- **Records provided**

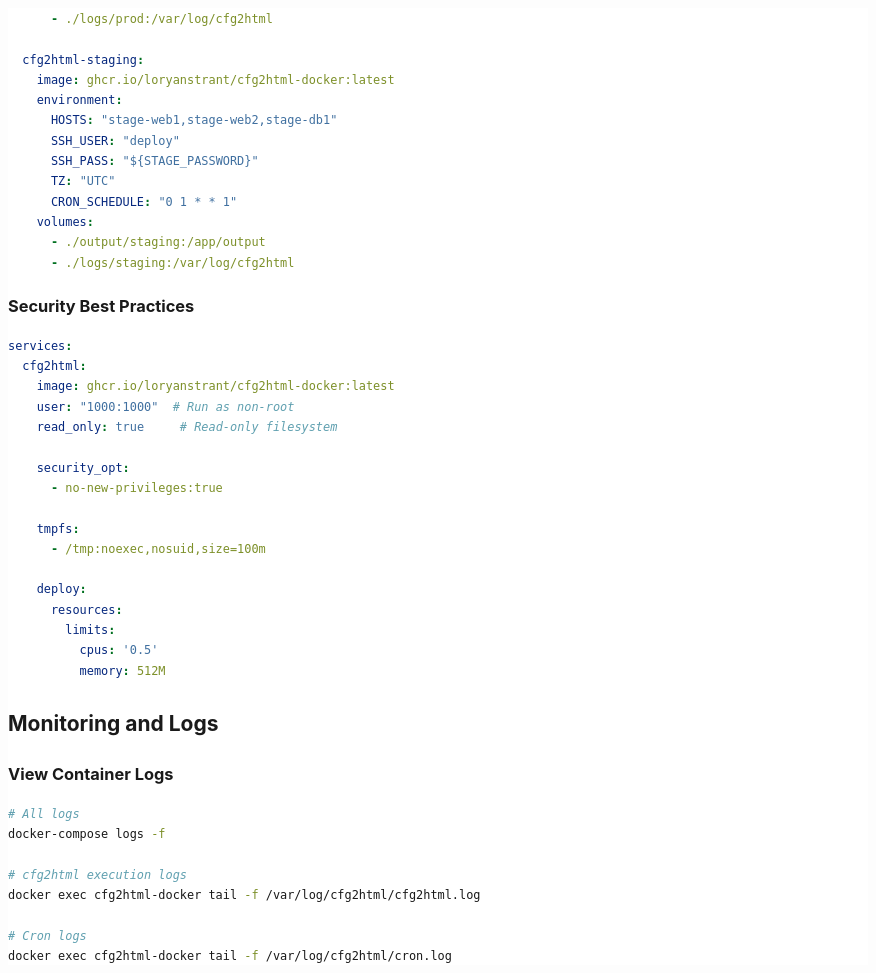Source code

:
 ```yaml
      - ./logs/prod:/var/log/cfg2html

  cfg2html-staging:
    image: ghcr.io/loryanstrant/cfg2html-docker:latest
    environment:
      HOSTS: "stage-web1,stage-web2,stage-db1"
      SSH_USER: "deploy" 
      SSH_PASS: "${STAGE_PASSWORD}"
      TZ: "UTC"
      CRON_SCHEDULE: "0 1 * * 1"
    volumes:
      - ./output/staging:/app/output
      - ./logs/staging:/var/log/cfg2html
```

### Security Best Practices

```yaml
services:
  cfg2html:
    image: ghcr.io/loryanstrant/cfg2html-docker:latest
    user: "1000:1000"  # Run as non-root
    read_only: true     # Read-only filesystem
    
    security_opt:
      - no-new-privileges:true
    
    tmpfs:
      - /tmp:noexec,nosuid,size=100m
    
    deploy:
      resources:
        limits:
          cpus: '0.5'
          memory: 512M
```

## Monitoring and Logs

### View Container Logs

```bash
# All logs
docker-compose logs -f

# cfg2html execution logs
docker exec cfg2html-docker tail -f /var/log/cfg2html/cfg2html.log

# Cron logs
docker exec cfg2html-docker tail -f /var/log/cfg2html/cron.log
```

- **Exercise**
Copy out, from the data above, each line where the string "staging" is present.

- **Solution**
  cfg2html-staging:
      - ./output/staging:/app/output
      - ./logs/staging:/var/log/cfg2html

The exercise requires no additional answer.